* **What you should do**
Answer with one number only: how many lines in this material contain the word "года"?

%%

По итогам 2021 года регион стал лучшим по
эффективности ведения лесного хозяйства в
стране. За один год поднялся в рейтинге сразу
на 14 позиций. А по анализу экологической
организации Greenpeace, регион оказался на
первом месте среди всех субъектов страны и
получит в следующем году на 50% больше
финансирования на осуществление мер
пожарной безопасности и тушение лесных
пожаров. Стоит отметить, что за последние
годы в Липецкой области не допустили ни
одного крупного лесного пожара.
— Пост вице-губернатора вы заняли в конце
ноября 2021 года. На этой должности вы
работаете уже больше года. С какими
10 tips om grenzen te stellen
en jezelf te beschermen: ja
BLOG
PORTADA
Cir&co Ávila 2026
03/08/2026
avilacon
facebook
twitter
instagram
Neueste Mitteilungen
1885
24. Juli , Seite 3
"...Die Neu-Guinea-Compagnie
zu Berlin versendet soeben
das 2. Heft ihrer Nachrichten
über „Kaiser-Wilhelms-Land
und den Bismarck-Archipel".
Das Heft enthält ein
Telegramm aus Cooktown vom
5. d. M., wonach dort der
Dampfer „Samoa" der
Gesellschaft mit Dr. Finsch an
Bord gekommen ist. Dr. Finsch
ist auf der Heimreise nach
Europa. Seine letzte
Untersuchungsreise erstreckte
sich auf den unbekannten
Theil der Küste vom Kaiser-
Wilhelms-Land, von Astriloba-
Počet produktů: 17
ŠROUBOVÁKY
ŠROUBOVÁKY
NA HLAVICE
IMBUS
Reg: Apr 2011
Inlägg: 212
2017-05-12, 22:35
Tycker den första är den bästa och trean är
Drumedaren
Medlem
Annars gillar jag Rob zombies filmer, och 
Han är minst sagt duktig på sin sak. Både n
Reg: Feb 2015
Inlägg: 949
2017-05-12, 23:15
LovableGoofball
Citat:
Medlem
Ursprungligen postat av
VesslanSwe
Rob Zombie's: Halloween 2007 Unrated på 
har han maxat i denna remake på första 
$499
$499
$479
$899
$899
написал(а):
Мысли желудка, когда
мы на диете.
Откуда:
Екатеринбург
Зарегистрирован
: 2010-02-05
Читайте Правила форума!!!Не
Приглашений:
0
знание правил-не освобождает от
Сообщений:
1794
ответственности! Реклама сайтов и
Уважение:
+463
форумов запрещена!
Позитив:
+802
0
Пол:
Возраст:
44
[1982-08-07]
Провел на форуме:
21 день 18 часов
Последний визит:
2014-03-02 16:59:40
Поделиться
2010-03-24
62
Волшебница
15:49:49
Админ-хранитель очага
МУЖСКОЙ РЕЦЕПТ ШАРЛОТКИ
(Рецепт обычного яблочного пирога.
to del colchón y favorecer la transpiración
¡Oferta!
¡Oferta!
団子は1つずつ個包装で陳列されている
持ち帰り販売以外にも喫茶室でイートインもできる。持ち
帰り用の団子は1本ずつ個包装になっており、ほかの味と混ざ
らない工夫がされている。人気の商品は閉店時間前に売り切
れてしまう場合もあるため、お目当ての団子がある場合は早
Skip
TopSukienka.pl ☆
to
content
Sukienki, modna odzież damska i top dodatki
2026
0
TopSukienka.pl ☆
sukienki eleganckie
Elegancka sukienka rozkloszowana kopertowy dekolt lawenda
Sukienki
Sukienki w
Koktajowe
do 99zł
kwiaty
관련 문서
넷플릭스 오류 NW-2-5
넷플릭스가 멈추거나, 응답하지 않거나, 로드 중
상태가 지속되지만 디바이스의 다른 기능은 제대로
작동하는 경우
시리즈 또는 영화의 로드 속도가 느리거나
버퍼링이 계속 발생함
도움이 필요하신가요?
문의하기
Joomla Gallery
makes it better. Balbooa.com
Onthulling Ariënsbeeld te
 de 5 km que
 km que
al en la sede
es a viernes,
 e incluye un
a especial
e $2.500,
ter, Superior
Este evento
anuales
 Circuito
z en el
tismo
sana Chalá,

%%

* **Output of the exercise**
3